MSc Thesis Defence · University of Amsterdam

Stable-edge filtering for passive device-class classification in OT networks under operational change

Jonathan van den Heuvel · supervisors dr. Cyril Hsu & dr. Chrysa Papagianni
System & Network Engineering × KPMG Cyber · 7 July 2026

One-line framing: this is a reproducible negative result with a mechanism and a fix. Open with the problem, build to the contribution; do not bury the lede but do not over-claim it either.

The setting

Operators need to know what is on their OT network, without touching it

Operational-technology networks run power grids, water plants, factories
Asset visibility is a prerequisite for segmentation, patching, and IEC 62443 / NIS2
Active scanning can disturb the physical process, so it is risky in OT
Passive traffic analysis is the pragmatic default: classify devices from the traffic a tap already sees

This work is hosted by KPMG's OT-security practice, where operational traces are never a clean steady state: laptops connect and disconnect, scanners sweep, configurations drift. A classifier that does well on a curated one-hour capture is not yet evidence it will behave when those things happen.

Motivation. Keep it short: passive classification matters for asset inventory and segmentation; the realistic question is robustness to operational change, not accuracy on a clean trace.

The idea under test

Real traffic mixes stable links with transient ones, so clean the graph first?

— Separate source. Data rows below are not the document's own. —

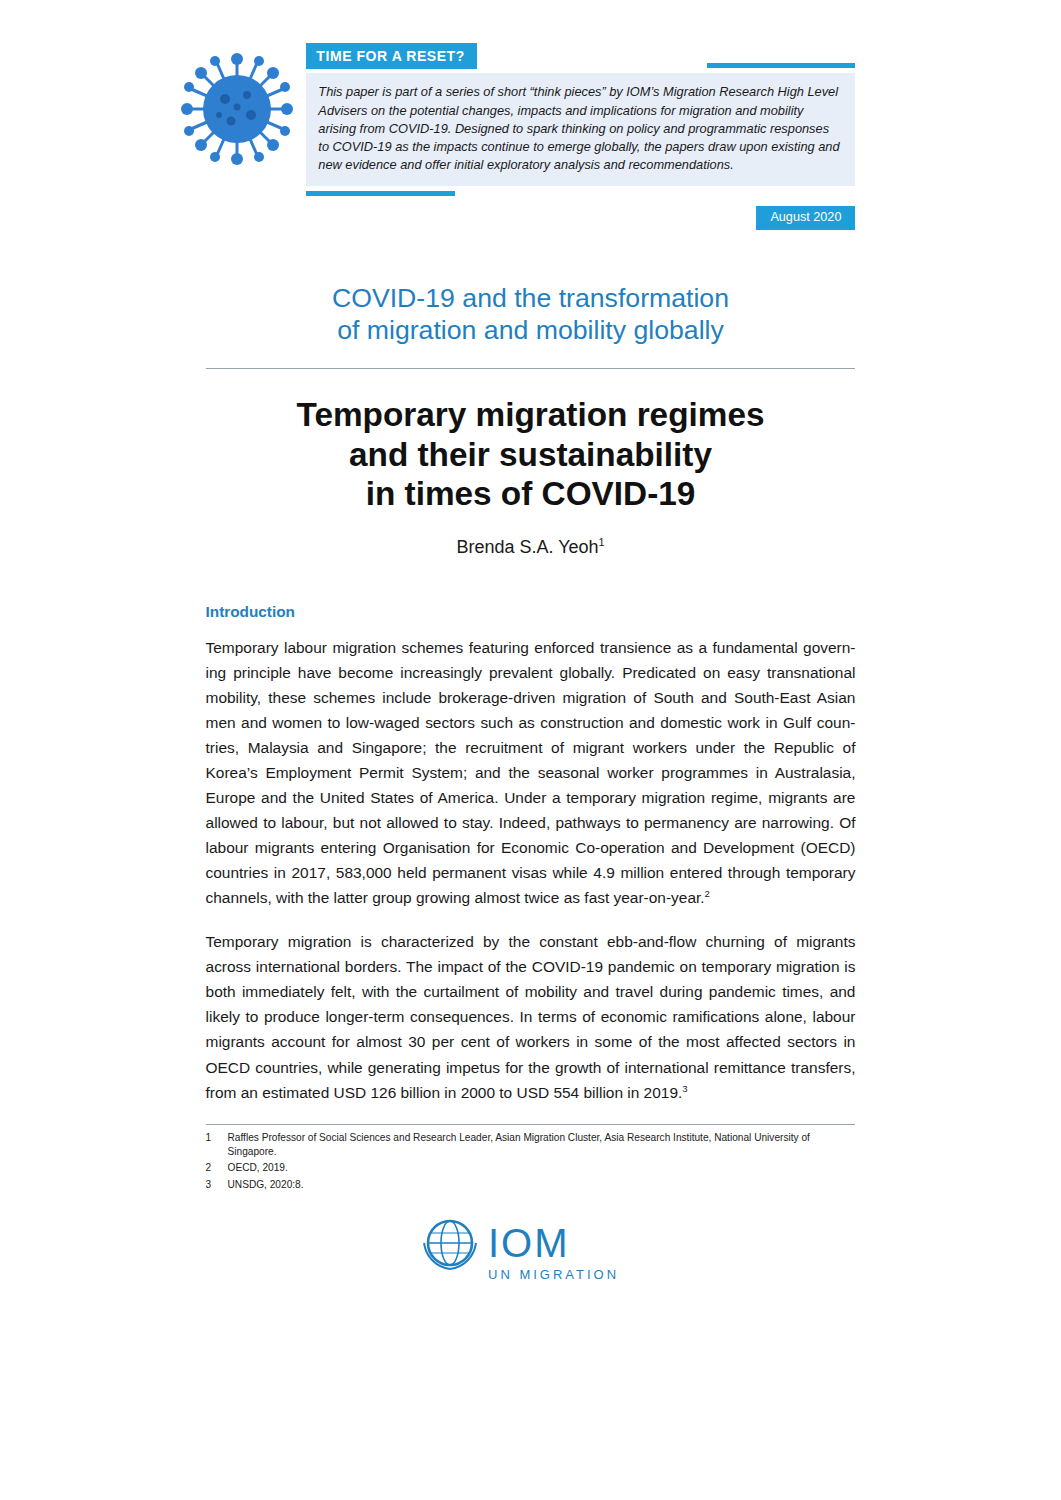TIME FOR A RESET?
This paper is part of a series of short “think pieces” by IOM’s Migration Research High Level Advisers on the potential changes, impacts and implications for migration and mobility arising from COVID-19. Designed to spark thinking on policy and programmatic responses to COVID-19 as the impacts continue to emerge globally, the papers draw upon existing and new evidence and offer initial exploratory analysis and recommendations.
August 2020
COVID-19 and the transformation
of migration and mobility globally
Temporary migration regimes
and their sustainability
in times of COVID-19
Brenda S.A. Yeoh1
Introduction
Temporary labour migration schemes featuring enforced transience as a fundamental governing principle have become increasingly prevalent globally. Predicated on easy transnational mobility, these schemes include brokerage-driven migration of South and South-East Asian men and women to low-waged sectors such as construction and domestic work in Gulf countries, Malaysia and Singapore; the recruitment of migrant workers under the Republic of Korea’s Employment Permit System; and the seasonal worker programmes in Australasia, Europe and the United States of America. Under a temporary migration regime, migrants are allowed to labour, but not allowed to stay. Indeed, pathways to permanency are narrowing. Of labour migrants entering Organisation for Economic Co-operation and Development (OECD) countries in 2017, 583,000 held permanent visas while 4.9 million entered through temporary channels, with the latter group growing almost twice as fast year-on-year.2
Temporary migration is characterized by the constant ebb-and-flow churning of migrants across international borders. The impact of the COVID-19 pandemic on temporary migration is both immediately felt, with the curtailment of mobility and travel during pandemic times, and likely to produce longer-term consequences. In terms of economic ramifications alone, labour migrants account for almost 30 per cent of workers in some of the most affected sectors in OECD countries, while generating impetus for the growth of international remittance transfers, from an estimated USD 126 billion in 2000 to USD 554 billion in 2019.3
1 Raffles Professor of Social Sciences and Research Leader, Asian Migration Cluster, Asia Research Institute, National University of Singapore.
2 OECD, 2019.
3 UNSDG, 2020:8.
IOM UN MIGRATION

A passive classifier works on the observed communication graph
It mixes stable operational links (an HMI polling a PLC) with transient ones (engineering sessions, scans)
A natural preprocessing step: keep only the edges that persist in time, the stable-edge filter

Hypothesis Removing temporally non-persistent edges before classification makes it better, and more robust to operational change, than keeping them. A single, falsifiable hypothesis. This talk reports that it is falsified, and traces why.

State the hypothesis explicitly and as falsifiable. The whole talk is a clean falsification plus the mechanism behind it.

Research questions

Three questions operationalise the hypothesis

RQ1Does the filter improve classification on steady-state traffic?
RQ2Does it make classification of held-out hosts robust when their traffic changes?
RQ3Where does the classification signal, and the filter's effect, live?

Held-out hosts = devices whose traffic is never seen in training; one per class is reserved for testing (host-stratified inductive split). Define this if asked.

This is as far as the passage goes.